▶ Extrait fourni
------------------------------------------------

Drame polonais, suédois, français, norvégien, de Marius Holst avec Stellan Skarsgard, Kristoffer Joner, Benjamin Helstad.
Norvège, au début du XX° siècle. Sur l’île du Diable se dresse le camp de redressement de Bastoy. Un lieu sans espoir, dont on ne sort que brisé par l’autorité des surveillants. Un nouvel arrivant va changer la donne. Un insoumis qui va soulever peu à peu un vent de révolte.
Ce film n’est pas unique en son genre, il ressemble à s’y méprendre à l’excellent Magdalene Sisters, sorti il y a quelques années. On retrouve ici les mêmes grandes lignes : des adolescents maltraités en camp de redressement et une volonté d’échapper à sa condition coûte que coûte. Malgré une trame très proche et donc un effet de surprise moindre, ce film est tout aussi réussi. On ne peut que regretter qu’il soit aussi mal distribué (à peine une dizaine de copies en France).
Les images, très sombres, sont de toute beauté. On est plongé dans le froid et l’austérité qui règnent sur l’île. On suit avec une angoisse croissante le quotidien de ces adolescents. La tension va en augmentant sans cesse. Le réalisateur parvient à créer une atmosphère incroyablement lourde. Plus on sent la révolte poindre, plus l’attente paraît insoutenable. Une violence psychologique à laquelle le spectateur ne semble pas pouvoir échapper tant c’est brillamment mené.
Il n’y a que deux acteurs professionnels dans ce film. Il est pourtant criant de réalisme, sans doute parce que certains des acteurs sont des jeunes ayant réellement séjourné en prison. Un film très réussi. Avec une tension extrême née d’une mise en scène impeccable. Le tout est d’une grande beauté. Il y avait fort longtemps que je n’avais pas pareillement vibré au cinéma, une émotion incontrôlable, qui prend aux tripes et ne vous lâche pas. Un véritable bijou.

------------------------------------------------

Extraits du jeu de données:
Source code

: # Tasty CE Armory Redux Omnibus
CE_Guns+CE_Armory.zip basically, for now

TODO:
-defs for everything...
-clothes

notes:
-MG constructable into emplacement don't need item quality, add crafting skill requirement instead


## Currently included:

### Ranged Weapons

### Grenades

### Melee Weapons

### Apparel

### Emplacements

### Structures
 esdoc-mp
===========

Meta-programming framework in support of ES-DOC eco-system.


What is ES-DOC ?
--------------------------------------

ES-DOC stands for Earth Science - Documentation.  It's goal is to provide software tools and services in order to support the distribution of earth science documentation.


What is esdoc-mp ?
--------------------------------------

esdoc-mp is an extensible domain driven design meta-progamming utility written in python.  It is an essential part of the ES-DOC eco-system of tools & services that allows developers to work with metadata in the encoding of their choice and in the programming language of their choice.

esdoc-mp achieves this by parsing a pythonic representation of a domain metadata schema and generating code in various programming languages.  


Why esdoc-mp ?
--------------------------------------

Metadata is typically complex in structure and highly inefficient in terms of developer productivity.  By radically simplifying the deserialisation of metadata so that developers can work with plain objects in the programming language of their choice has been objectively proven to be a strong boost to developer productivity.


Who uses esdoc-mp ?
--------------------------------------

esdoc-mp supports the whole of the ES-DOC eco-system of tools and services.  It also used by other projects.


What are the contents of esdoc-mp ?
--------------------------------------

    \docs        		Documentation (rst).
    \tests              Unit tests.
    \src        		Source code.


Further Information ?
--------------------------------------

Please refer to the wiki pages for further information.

------------------------------------------------

▶ Objectif visé
Recopiez fidèlement le passage de la critique du film qui commence par « Drame polonais, suédois, français, norvégien, de » et se termine par « copies en France). ».

▶ Résultat attendu
Drame polonais, suédois, français, norvégien, de Marius Holst avec Stellan Skarsgard, Kristoffer Joner, Benjamin Helstad.
Norvège, au début du XX° siècle. Sur l’île du Diable se dresse le camp de redressement de Bastoy. Un lieu sans espoir, dont on ne sort que brisé par l’autorité des surveillants. Un nouvel arrivant va changer la donne. Un insoumis qui va soulever peu à peu un vent de révolte.
Ce film n’est pas unique en son genre, il ressemble à s’y méprendre à l’excellent Magdalene Sisters, sorti il y a quelques années. On retrouve ici les mêmes grandes lignes : des adolescents maltraités en camp de redressement et une volonté d’échapper à sa condition coûte que coûte. Malgré une trame très proche et donc un effet de surprise moindre, ce film est tout aussi réussi. On ne peut que regretter qu’il soit aussi mal distribué (à peine une dizaine de copies en France).